We lived near Lyme, Connecticut. I did not make that connection until I came down with “symptoms” that hit me like a hurricane. I threw up, ran a high fever, ached from top to bottom, and could only crawl…not walk. One round of antibiotics did not touch it. A second round allowed me to walk with my chin on my chest due to a headache that prevented me from fully opening my eyes. People who live in Connecticut know to go for I.V. antibiotics the moment they see a rash, let alone a tick.
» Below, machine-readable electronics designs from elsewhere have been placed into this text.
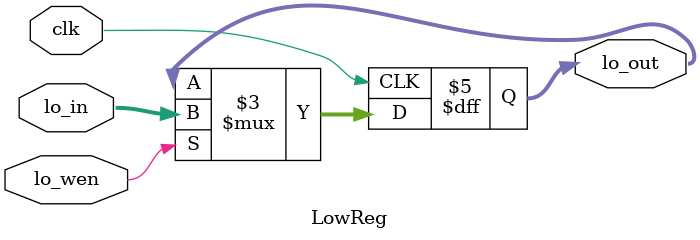
<source format=v>
`timescale 1ns / 1ps


module LowReg(

    input  clk,
    
    // LO¼Ä´æÆ÷Ð´Ê¹ÄÜ
    input  lo_wen,
    
    // Êý¾ÝÊäÈë
    input      [31: 0] lo_in,
    
    // Êý¾ÝÊä³ö
    output reg [31: 0] lo_out
    );
    
    initial
    begin
        lo_out <= 32'b0;
    end
    
    always @(posedge clk)
    begin
        if (lo_wen)
        begin
            lo_out <= lo_in;
        end
    end
endmodule

</source>
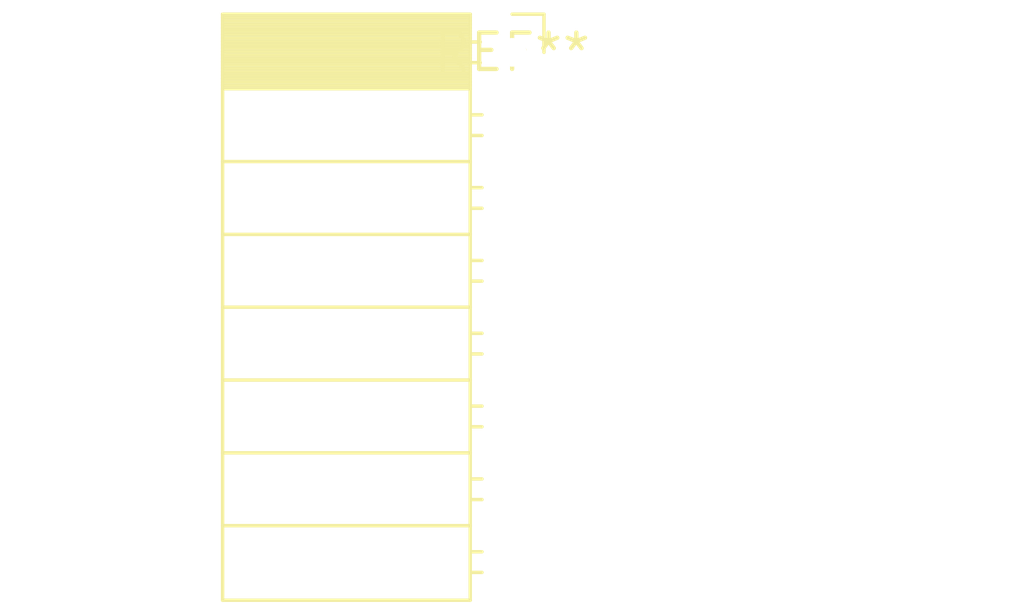
<source format=kicad_pcb>
(kicad_pcb (version 20240108) (generator pcbnew)

  (general
    (thickness 1.6)
  )

  (paper "A4")
  (layers
    (0 "F.Cu" signal)
    (31 "B.Cu" signal)
    (32 "B.Adhes" user "B.Adhesive")
    (33 "F.Adhes" user "F.Adhesive")
    (34 "B.Paste" user)
    (35 "F.Paste" user)
    (36 "B.SilkS" user "B.Silkscreen")
    (37 "F.SilkS" user "F.Silkscreen")
    (38 "B.Mask" user)
    (39 "F.Mask" user)
    (40 "Dwgs.User" user "User.Drawings")
    (41 "Cmts.User" user "User.Comments")
    (42 "Eco1.User" user "User.Eco1")
    (43 "Eco2.User" user "User.Eco2")
    (44 "Edge.Cuts" user)
    (45 "Margin" user)
    (46 "B.CrtYd" user "B.Courtyard")
    (47 "F.CrtYd" user "F.Courtyard")
    (48 "B.Fab" user)
    (49 "F.Fab" user)
    (50 "User.1" user)
    (51 "User.2" user)
    (52 "User.3" user)
    (53 "User.4" user)
    (54 "User.5" user)
    (55 "User.6" user)
    (56 "User.7" user)
    (57 "User.8" user)
    (58 "User.9" user)
  )

  (setup
    (pad_to_mask_clearance 0)
    (pcbplotparams
      (layerselection 0x00010fc_ffffffff)
      (plot_on_all_layers_selection 0x0000000_00000000)
      (disableapertmacros false)
      (usegerberextensions false)
      (usegerberattributes false)
      (usegerberadvancedattributes false)
      (creategerberjobfile false)
      (dashed_line_dash_ratio 12.000000)
      (dashed_line_gap_ratio 3.000000)
      (svgprecision 4)
      (plotframeref false)
      (viasonmask false)
      (mode 1)
      (useauxorigin false)
      (hpglpennumber 1)
      (hpglpenspeed 20)
      (hpglpendiameter 15.000000)
      (dxfpolygonmode false)
      (dxfimperialunits false)
      (dxfusepcbnewfont false)
      (psnegative false)
      (psa4output false)
      (plotreference false)
      (plotvalue false)
      (plotinvisibletext false)
      (sketchpadsonfab false)
      (subtractmaskfromsilk false)
      (outputformat 1)
      (mirror false)
      (drillshape 1)
      (scaleselection 1)
      (outputdirectory "")
    )
  )

  (net 0 "")

  (footprint "PinSocket_1x08_P2.54mm_Horizontal" (layer "F.Cu") (at 0 0))

)

</source>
The large complex had a rental office, occupied by two. The managers had developed a habit of taping memorandums on our doors whenever they damn well pleased. One was about bicycles on decks, which could have been remedied with bike racks. This required me to lose my temper. Bike racks were installed. Then we received another memo on all of our doors in our unit that someone had complained about a large number of young children playing in the hallways of the unit.
I wrote them a memo back. I asked these two, not so nicely, to look in their log book of rental agreements to note the inhabitants’ population of children. I went door to door and did a head count. We had thirteen children age ten and under in our unit. These children’s parents had rental agreements that noted the number and ages of the people living in each apartment. Children do play, and in an apartment the size of a normal living room there was no room for indoor play. I also mentioned, that one unit in another complex nearby had a pet.
This pet was an African Green parrot on a perch outside a second story deck. This was a perfect parrot for a pirate. It had a vocabulary that was “sophisticated.” Whenever a woman came into its view it sounded off with a cat call whistle of a sailor. I was the only female who did not get this cat call. I guess I didn’t pass muster with it.
The children in our unit, including toddlers in pull ups, gathered by this parrot and talked to it: “Pretty bird…Polly want a cracker…etc.” It chattered on for awhile and then told the batch of kids (and me) to “Fuck off.” This was not good, and to make it clear that it really was done with fun the parrot turned its tail on the children and shot out pellets of poop that landed on the children. We all ran away. I actually love talking parrots…but, I was boarding a Yorkie at a luxury pet hotel.
Years later, I still have systemic arthritis from Lyme disease. My temper is something that I deal with when I encounter stupid memorandums by letters taped to doors or now, emails from some unheard of place in Arkansas. I know that the parrot was kept inside that apartment by the screen door. I also know that that bird is still alive somewhere because they live to be nearly eighty years of age. It will be able to attend my funeral, but only if it deems me important enough to deserve its sympathy. I left it with a new sentence to emit from its colorful beak: “Fuck you, too!”